Мурину стало жаль ее, бедную наседку. Но что он мог сказать? Он вспомнил, как колонной тянулся по дороге поредевший уланский полк. Ряды одинаково ссутулившихся, забрызганных грязью всадников на одинаково измученных лошадях. Как лил дождь. Как… Если Васюта Макаров оттуда вернется, он будет держать язык за зубами. В этом Мурин был уверен. Есть такое, чего рассказать невозможно. Нельзя…
Мурин опустил глаза.
…А родня быстро поймет, что лучше не приставать с расспросами. Уже начинает понимать.
Госпожа Макарова тоже отвела взгляд:
— Заболталась я тут что-то. А уж ночь-полночь. Пойду, мой друг.
Мурин пожелал и ей спокойной ночи. Послушал, как удаляется скрип ее шагов. Тишина обложила его голову. Потом где-то зашуршала мышь. Примерилась. Осмелела. Выбежала на середину комнаты, поднялась на задние лапки, повела носом. Но Мурин ее не видал. Он сидел, оцепенев, мысли его были далеко. Постепенно становились все отрывочнее.
«…Удар, говорит госпожа Макарова. Похоже на то, как умерла ее свекровь. Ничего странного. Ничего зловещего.
…Наследником матери стал Егор. Он был ее любимцем. Тоже понятно. Жена эта взялась откуда ни возьмись, вот это, конечно, странно. Но и госпожа Козина права: от Бонапарта сплошной кавардак. Все перемешалось, перепуталось, пришло в движение, люди уезжали, бежали, прибивались кто куда… Из Москвы она приехала, эта Елена Карловна. Как многие… Но как удобно. Москва-то сгорела. Со всеми своими бумагами. И наш дом в Энске сгорел. Ничего теперь не докажешь… Как удобно. Или — как у многих? Обратил бы я внимание на Юхновых, кабы не их богатство? Да и никто б не обратил».
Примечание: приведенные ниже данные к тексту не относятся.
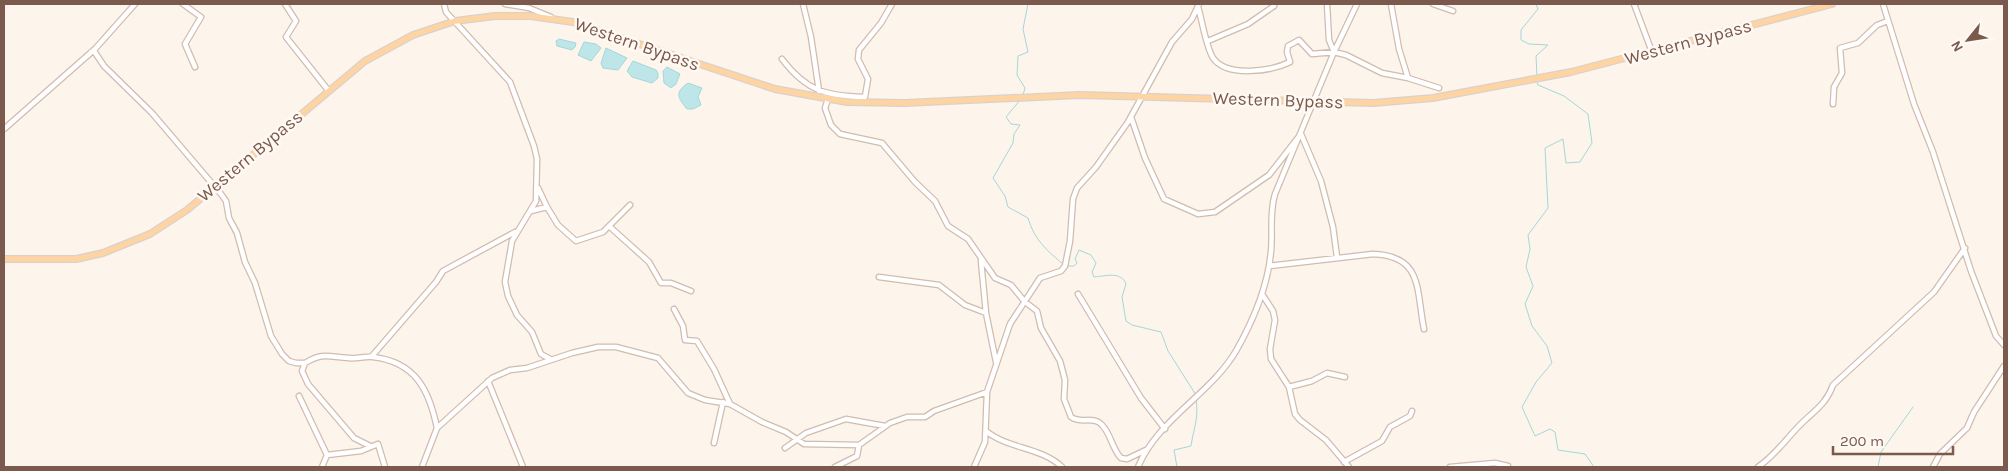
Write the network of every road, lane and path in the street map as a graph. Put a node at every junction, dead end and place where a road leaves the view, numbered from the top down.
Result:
1 (135, 4) edge
2 (183, 4) edge
3 (285, 4) edge
4 (444, 4) edge
5 (504, 4) edge
6 (803, 4) edge
7 (892, 4) edge
8 (1327, 4) edge
9 (1357, 4) edge
10 (1391, 4) edge
11 (1433, 4) edge
12 (1634, 4) edge
13 (1832, 4) edge
14 (1883, 4) edge
15 (1198, 5) edge
16 (1274, 6) dead end
17 (1453, 11) dead end
18 (551, 17) junction
19 (454, 21) junction
20 (1888, 21) junction
21 (1208, 41) junction
22 (91, 52) junction
23 (1334, 52) junction
24 (1652, 52) junction
25 (782, 59) dead end
26 (195, 67) dead end
27 (1408, 78) junction
28 (1439, 88) dead end
29 (328, 90) junction
30 (819, 91) junction
31 (1144, 95) junction
32 (828, 99) junction
33 (1314, 102) junction
34 (1833, 104) dead end
35 (1131, 117) junction
36 (4, 129) edge
37 (1300, 134) junction
38 (214, 187) junction
39 (537, 187) junction
40 (630, 205) dead end
41 (547, 208) junction
42 (531, 211) junction
43 (609, 226) junction
44 (517, 232) junction
45 (1965, 248) junction
46 (1337, 257) junction
47 (980, 258) junction
48 (4, 259) edge
49 (1269, 266) junction
50 (879, 278) dead end
51 (691, 291) dead end
52 (1078, 294) dead end
53 (1262, 294) junction
54 (1025, 302) junction
55 (674, 309) dead end
56 (986, 313) junction
57 (1424, 329) dead end
58 (2004, 345) edge
59 (541, 354) junction
60 (372, 356) junction
61 (552, 359) junction
62 (304, 362) junction
63 (996, 363) junction
64 (534, 366) junction
65 (2004, 366) edge
66 (1345, 377) dead end
67 (488, 381) junction
68 (1289, 387) junction
69 (987, 392) junction
70 (299, 396) dead end
71 (723, 402) junction
72 (730, 404) junction
73 (1412, 411) dead end
74 (885, 426) junction
75 (437, 428) junction
76 (1165, 429) junction
77 (986, 431) junction
78 (796, 440) junction
79 (714, 443) dead end
80 (859, 445) junction
81 (370, 446) junction
82 (785, 448) dead end
83 (1146, 450) junction
84 (327, 455) junction
85 (1344, 462) junction
86 (1508, 466) dead end
87 (322, 467) edge
88 (385, 467) edge
89 (422, 467) edge
90 (523, 467) edge
91 (835, 467) edge
92 (974, 467) edge
93 (1062, 467) edge
94 (1138, 467) edge
95 (1349, 467) edge
96 (1450, 467) edge
97 (1758, 467) edge
98 (1933, 467) edge

1 - 22 street
2 - 26 street
3 - 29 street
4 - 19 street
5 - 18 street
6 - 30 street
7 - 30 street
8 - 23 street
9 - 23 street
10 - 27 street
11 - 17 street
12 - 24 street
13 - 24 main road, Western Bypass
14 - 20 street
15 - 21 street
15 - 31 street
16 - 21 street
18 - 19 main road, Western Bypass
18 - 32 main road, Western Bypass
19 - 29 main road, Western Bypass
19 - 39 street
20 - 34 street
20 - 45 street
21 - 23 street
22 - 36 street
22 - 38 street
23 - 27 street
23 - 33 street
24 - 33 main road, Western Bypass
25 - 30 street
27 - 28 street
29 - 38 main road, Western Bypass
31 - 32 main road, Western Bypass
31 - 33 main road, Western Bypass
31 - 35 street
32 - 47 street
33 - 37 street
35 - 37 street
35 - 54 street
37 - 46 street
37 - 49 street
38 - 48 main road, Western Bypass
38 - 62 street
39 - 41 street
39 - 42 street
40 - 43 street
41 - 42 street
41 - 43 street
42 - 44 street
43 - 51 street
44 - 59 street
44 - 60 street
45 - 58 street
45 - 97 street
46 - 49 street
46 - 57 street
47 - 54 street
47 - 56 street
49 - 53 street
50 - 56 street
52 - 76 street
53 - 68 street
53 - 76 street
54 - 63 street
54 - 83 street
55 - 72 street
56 - 63 street
59 - 61 street
59 - 64 street
60 - 62 street
60 - 75 street
61 - 64 street
61 - 71 street
62 - 81 street
63 - 69 street
64 - 67 street
65 - 98 street
66 - 68 street
67 - 75 street
67 - 90 street
68 - 85 street
69 - 74 street
69 - 77 street
70 - 84 street
71 - 72 street
71 - 79 street
72 - 78 street
73 - 85 street
74 - 78 street
74 - 80 street
75 - 89 street
76 - 83 street
77 - 92 street
77 - 93 street
78 - 80 street
78 - 82 street
80 - 91 street
81 - 84 street
81 - 88 street
83 - 94 street
84 - 87 street
85 - 95 street
86 - 96 street

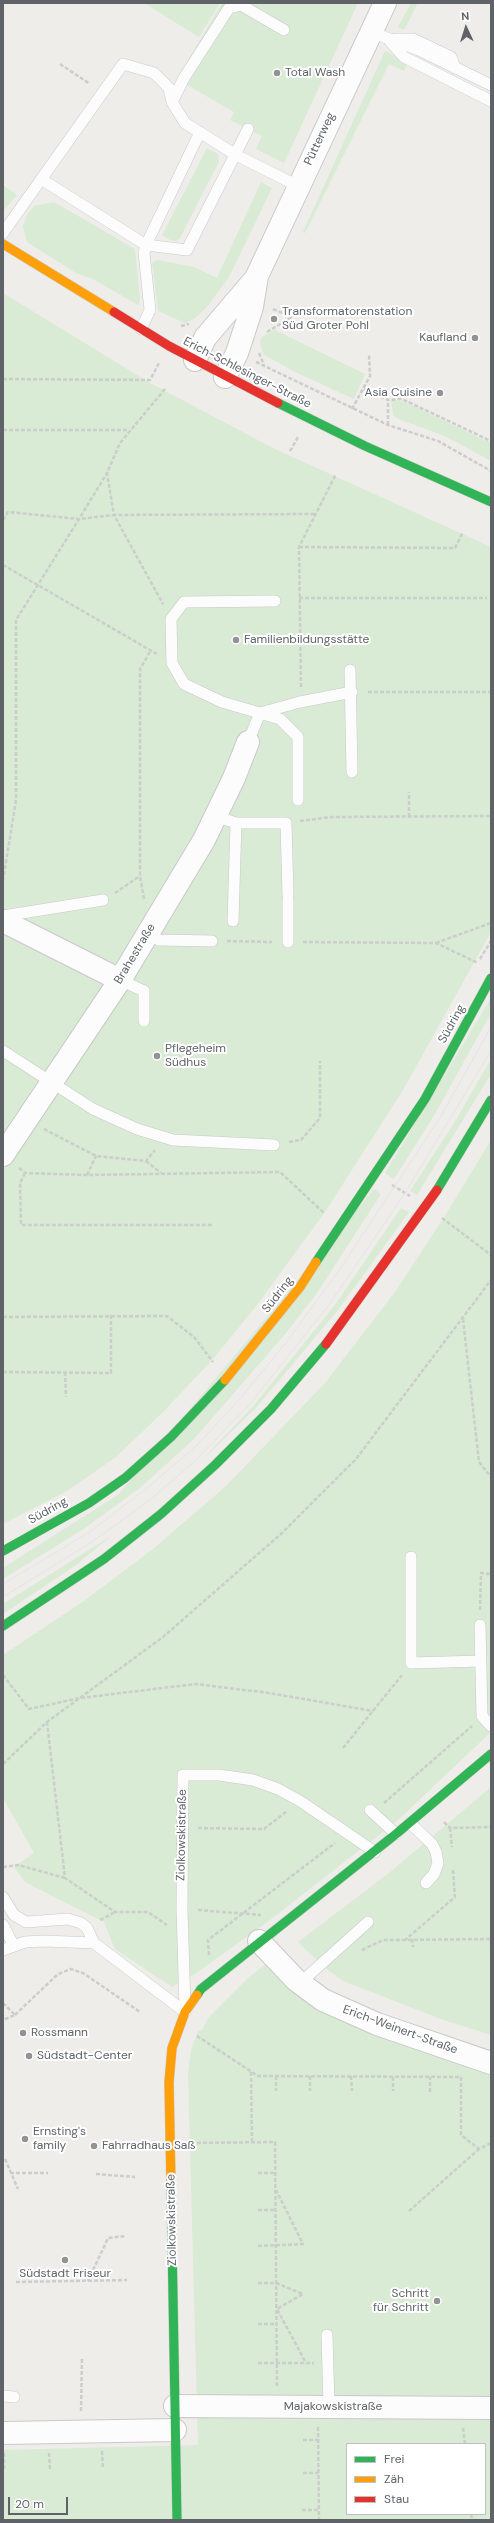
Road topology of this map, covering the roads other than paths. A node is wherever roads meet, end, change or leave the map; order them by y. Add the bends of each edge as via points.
1 (385, 3) edge
2 (284, 30) dead end
3 (379, 35) junction
4 (491, 85) edge
5 (491, 101) edge
6 (172, 102) junction
7 (248, 129) dead end
8 (200, 132) junction
9 (236, 155) junction
10 (42, 179) junction
11 (298, 186) junction
12 (3, 233) edge
13 (3, 244) edge
14 (146, 245) junction
15 (257, 276) junction
16 (141, 329) junction
17 (195, 360) junction
18 (225, 377) junction
19 (491, 502) edge
20 (275, 601) dead end
21 (350, 670) dead end
22 (352, 692) junction
23 (260, 713) junction
24 (248, 742) joint
25 (352, 772) dead end
26 (298, 800) dead end
27 (225, 820) junction
28 (103, 900) road end
29 (3, 916) edge
30 (3, 921) edge
31 (233, 921) dead end
32 (148, 933) junction
33 (212, 941) road end
34 (288, 942) road end
35 (491, 978) edge
36 (120, 980) junction
37 (144, 1021) dead end
38 (3, 1051) edge
39 (52, 1082) junction
40 (491, 1100) edge
41 (274, 1145) road end
42 (11, 1162) edge
43 (3, 1550) edge
44 (411, 1557) dead end
45 (480, 1625) road end
46 (3, 1626) edge
47 (481, 1661) junction
48 (491, 1726) edge
49 (491, 1754) edge
50 (370, 1810) dead end
51 (410, 1822) junction
52 (396, 1834) junction
53 (375, 1852) junction
54 (426, 1883) dead end
55 (3, 1897) edge
56 (368, 1922) dead end
57 (3, 1925) edge
58 (259, 1941) junction
59 (94, 1943) junction
60 (6, 1947) edge
61 (300, 1983) junction
62 (185, 2012) junction
63 (491, 2063) edge
64 (327, 2336) dead end
65 (175, 2406) junction
66 (323, 2407) junction
67 (491, 2408) edge
68 (175, 2430) junction
69 (3, 2433) edge
70 (177, 2520) edge

1 - 3 street, Pütterweg
2 - 6 lane via 241,5 229,8 184,78
3 - 4 lane via 420,42 451,57 455,68
3 - 5 lane via 404,57
3 - 11 street, Pütterweg
6 - 8 lane via 185,123
6 - 10 lane via 168,88 154,73 123,64
7 - 9 lane
8 - 9 lane
8 - 14 lane
9 - 11 lane
9 - 14 lane via 187,250
10 - 12 lane
10 - 14 lane
11 - 15 street, Pütterweg
13 - 16 street, Erich-Schlesinger-Straße
14 - 16 lane via 144,253 150,310
15 - 17 street, Pütterweg via 205,338
15 - 18 street, Pütterweg via 252,307 237,353
16 - 17 street, Erich-Schlesinger-Straße
17 - 18 street, Erich-Schlesinger-Straße
18 - 19 street, Erich-Schlesinger-Straße via 365,446
20 - 23 lane via 184,602 171,619 172,663 184,684 222,702
21 - 22 lane
22 - 23 lane
22 - 25 lane
23 - 24 lane
23 - 26 lane via 280,719 298,737
24 - 27 street, Brahestraße via 234,778
27 - 31 lane
27 - 32 street, Brahestraße via 204,840
27 - 34 lane via 286,823
28 - 29 lane
30 - 36 street
32 - 33 lane via 159,940
32 - 36 street, Brahestraße
35 - 43 street, Südring via 425,1099 300,1287 229,1376 171,1437 125,1478 89,1503
36 - 37 lane via 144,991
36 - 39 street, Brahestraße
38 - 39 lane
39 - 41 lane via 93,1108 137,1129 173,1140
39 - 42 street, Brahestraße via 27,1119
40 - 46 street via 426,1207 324,1347 271,1409 161,1514 104,1559
44 - 47 lane via 411,1663
45 - 47 lane
47 - 48 lane via 482,1716
49 - 51 street, Ziolkowskistraße
50 - 52 lane
51 - 52 street, Ziolkowskistraße
51 - 54 lane via 436,1852 438,1863 434,1874
52 - 53 street, Ziolkowskistraße
53 - 58 street, Ziolkowskistraße
53 - 62 lane, Ziolkowskistraße via 300,1801 253,1780 219,1775 183,1775 182,1909
55 - 59 lane via 14,1915 26,1922 68,1919 81,1923 87,1928
56 - 61 lane
57 - 60 lane
58 - 61 street, Erich-Weinert-Straße
58 - 62 street, Ziolkowskistraße via 201,1989
59 - 60 lane via 44,1940
59 - 62 lane
61 - 63 street, Erich-Weinert-Straße via 323,2000 377,2024
62 - 65 street, Ziolkowskistraße via 172,2048 170,2068
64 - 66 lane via 328,2363
65 - 66 street, Majakowskistraße
65 - 68 street, Ziolkowskistraße
66 - 67 street, Majakowskistraße
68 - 69 street
68 - 70 street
Мурин увидел, что опять перепутал трефовую масть с пиковой, смешал карты, мышь прыснула прочь. Он устало потер глаза, лицо. Что тут думать? Жила старуха, потом померла, сплетники чешут языками, город-то маленький. Мысли переметнулись к танцам у Соколовых. Как разрумянились девчонки от всех этих па и выкрутасов. Что он там плел Наденьке между прыжками? «Значит ли ваше имя, что есть надежда или что надежды нет?»
Он смущенно хмыкнул: «Тоже мне Ловлас». Но воспоминания о вечере были приятными. В их золотистом свечении все события дня приобрели теплый оттенок. «Маленький город. Простые люди, простые нравы. Один оригинал — Коловратов. Все как на ладони», — теперь казалось Мурину. Как в ручье с чистой водой. «Мне-то что покоя не дает?»
«Все дело — во мне самом, — пришел к выводу он. — Война во мне точно какой-то винт сорвала с резьбы. Я во всем первым делом вижу дурное, в каждом человеке предполагаю худшее». Настроение снова испортилось. «А следовало бы оставить этих людей в покое».
Недовольный собой, он поднялся в спальню, лег, поручение Ипполита было выполнено, а сапог можно заказать пошить в мастерской, сделают за ночь, только бы добраться до города побольше.
Мурин твердо решил, что завтра утром уедет из Энска.